CompoundDb
CompoundDb copied to clipboard
License issues
From @stanstrup on October 19, 2017 9:1
- Which databases can I include data from?
- If there are ones I cannot they will need to be download and table generated by the user. Is there such a thing as "in-package cache"?
- Which license can the package have if it includes db data?
- Is license a concern at all? As far as I know data cannot be copyrighted so is there any concern at all?
MONA (lipidblast) is CC BY 4.0. So should be OK? http://mona.fiehnlab.ucdavis.edu/documentation/license- I cannot find what license lipidmaps have.
- Seems hmdb require explicit permission to include http://www.hmdb.ca/downloads
The info I extract is: id, name, inchi, formula, and mass..
For the moment I force-removed the files until this is settled.
Copied from original issue: stanstrup/PeakABro#1
From @egonw on October 19, 2017 13:31
I don't think LipidMaps is Open Data. Wikidata is, PubChem is.
From @chasemc on October 19, 2017 22:45
"LMSD lipid structures are deposited into PubChem database (http://pubchem.ncbi.nlm.nih.gov/) periodically and a link to PubChem substance ID (SID) is also maintained within LMSD. Access to complete set of LMSD lipid structures in PubChem is available at www.ncbi.nlm.nih.gov/entrez/query.fcgi?CMD=search&DB=pcsubstance&term=LipidMAPS[sourcename])."
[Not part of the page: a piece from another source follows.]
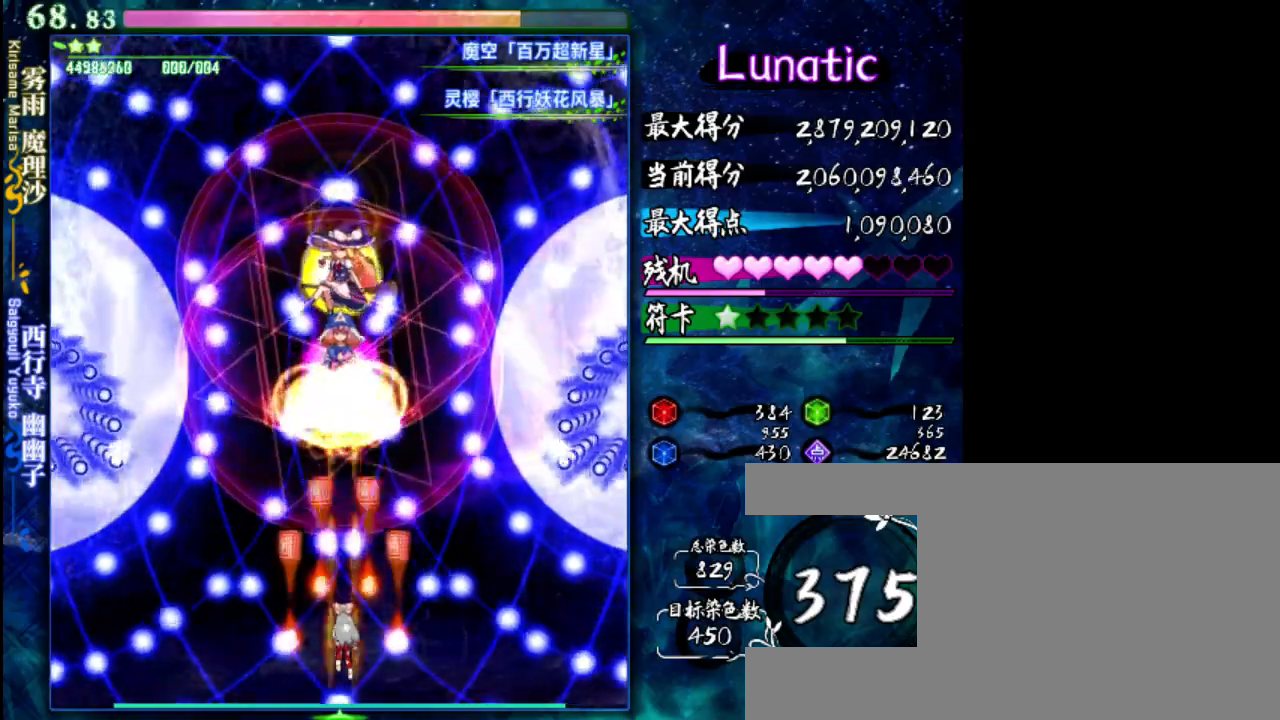
{"keys": ["z"], "events": []}
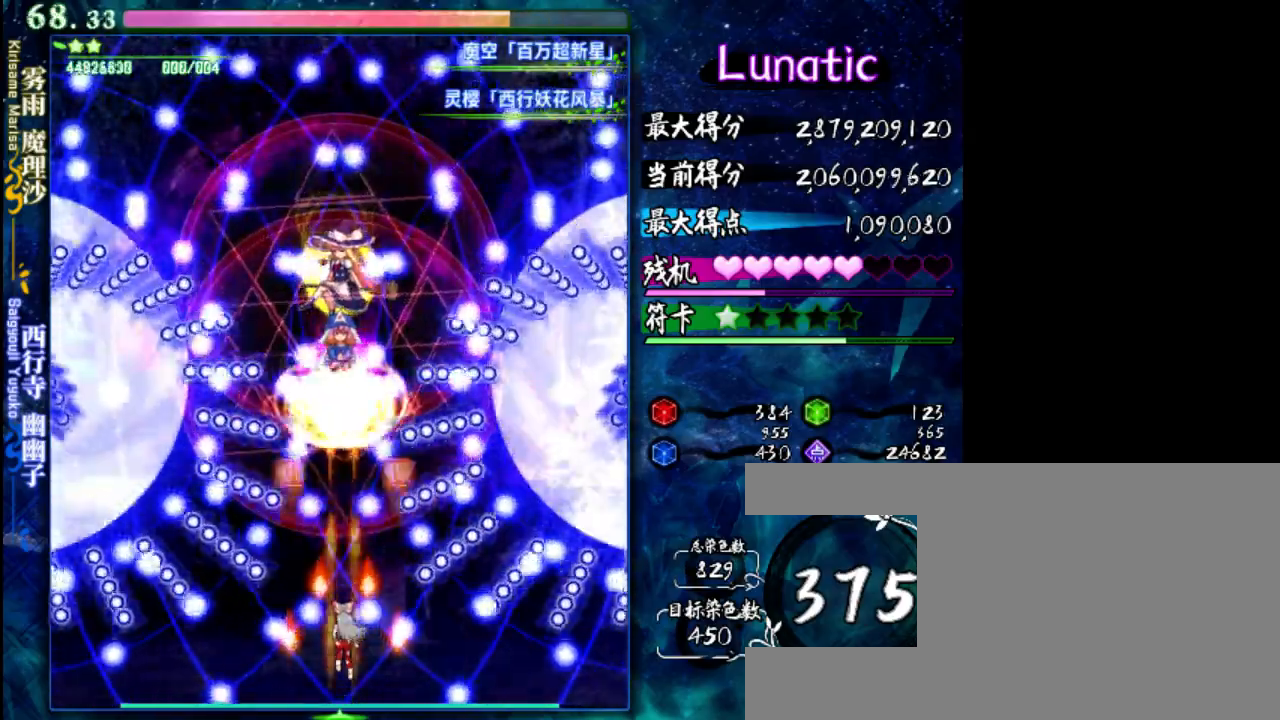
{"keys": ["z"], "events": [[233, "up", "down"], [300, "up", "up"]]}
@chasemc thanks! That is very useful info. So I might be able to get around that one by just including PubChem and leave the indicator to lipidmaps so that you can eventually filter for the lipidmaps compounds.
@chasemc It seems the source is only in the SID entries. Not the CIDs. However the lipidmaps ids have been added as a name so it is possible to filter by those prefixes.
From @egonw on October 22, 2017 9:20
@chasemc also note that PubChem is not formally Open Data: it mixes their own public domain data with copyrighted upstream material. Legally, this is quite hard to untangle.
Generally, just contact LipidMaps and ask if it is OK to index their structures in the table as you want to do, and if you are allowed to make that available under terms compatible with the license of the R package.
For LipidMaps, a subset of about 1400 lipids is available under CCZero from Wikidata: http://tinyurl.com/ycbm9gfq
Thanks! I already contacted LipidMaps. Waiting for an answer.
@egonw what do you mean by upstream material? All the calculated properties? Si if I only use basic info as name and inchi it should be ok?